Some running business involving a captured monster and a magnet pays off well in the heroes’ final plan to defeat the Tao Tei (the climax admittedly relies on an overly pat conceit straight out of the Phantom Menace, but the whole business was entertaining enough that I could forgive that).
Also, I must say that, digital or not, the toothy, usually blood-drenched maws of the Tao Tei are pretty frightening to behold. The movie definitely sells the threat posed by these creatures.

All the actors pitch their performances at the right level, committing to the story as if it were classic mythology. Matt Damon and Jing Tian play off well against each other, William’s taciturn stubbornness contrasting with Lin Mae’s fiery intensity. They effectively show how the pair’s relationship grows from hostility to wary trust to mutual respect with a hint of romantic attraction.
Meanwhile, Pedro Pascal, as the hero’s sidekick, gets to have fun as the more cynical, sarcastic side of their partnership. An exemplary moment is when, after William has amazed the Chinese soldiers with a display of his extraordinary archery skills, Tovar responds with a yawn.
Pascal and Damon have an easy-going chemistry and share some amusing banter. At one point Tovar, who has been increasingly exasperated by his friend’s behavior, intervenes to help William out of a life-threatening situation. Tovar comments, “I’m only doing this so I can kill you myself later.”
As Ballard, Willem Dafoe does not have much to do, but he gets at least a few entertaining opportunities to display the character’s basic amorality.
Let me clear: The Great Wall is no masterpiece and certainly nowhere near the best film Zhang has ever made.
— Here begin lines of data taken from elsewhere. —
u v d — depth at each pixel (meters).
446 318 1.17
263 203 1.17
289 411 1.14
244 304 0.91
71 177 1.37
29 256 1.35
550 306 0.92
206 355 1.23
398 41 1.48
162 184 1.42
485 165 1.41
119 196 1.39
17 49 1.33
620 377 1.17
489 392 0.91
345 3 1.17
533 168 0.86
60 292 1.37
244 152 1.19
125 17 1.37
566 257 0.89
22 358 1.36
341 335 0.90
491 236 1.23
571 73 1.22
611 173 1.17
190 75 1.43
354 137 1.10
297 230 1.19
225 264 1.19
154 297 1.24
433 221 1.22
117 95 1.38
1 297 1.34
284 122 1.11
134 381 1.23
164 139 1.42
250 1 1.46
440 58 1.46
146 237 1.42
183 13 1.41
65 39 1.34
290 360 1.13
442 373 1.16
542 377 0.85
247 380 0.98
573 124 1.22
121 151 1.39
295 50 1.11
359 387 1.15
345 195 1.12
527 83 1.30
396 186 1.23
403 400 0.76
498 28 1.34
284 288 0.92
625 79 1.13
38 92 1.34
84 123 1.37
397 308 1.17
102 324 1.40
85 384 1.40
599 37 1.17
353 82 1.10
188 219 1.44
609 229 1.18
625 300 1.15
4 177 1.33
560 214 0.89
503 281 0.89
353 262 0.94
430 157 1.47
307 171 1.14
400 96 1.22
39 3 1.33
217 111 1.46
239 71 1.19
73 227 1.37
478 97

Yet if I had to sit down and watch a mindless action movie in which appealing actors exchange quips amid slugfests with CGI monsters, I would easily take The Great Wall over Jurassic World or most MCU movies.
A long-time cliché among movie buffs is that international cinema is the place to go for serious, avant-garde filmmaking that you cannot find in Hollywood. And now it seems that international filmmakers even do dumb, special effects-heavy action movies better than Hollywood. This is perhaps the unkindest cut of all.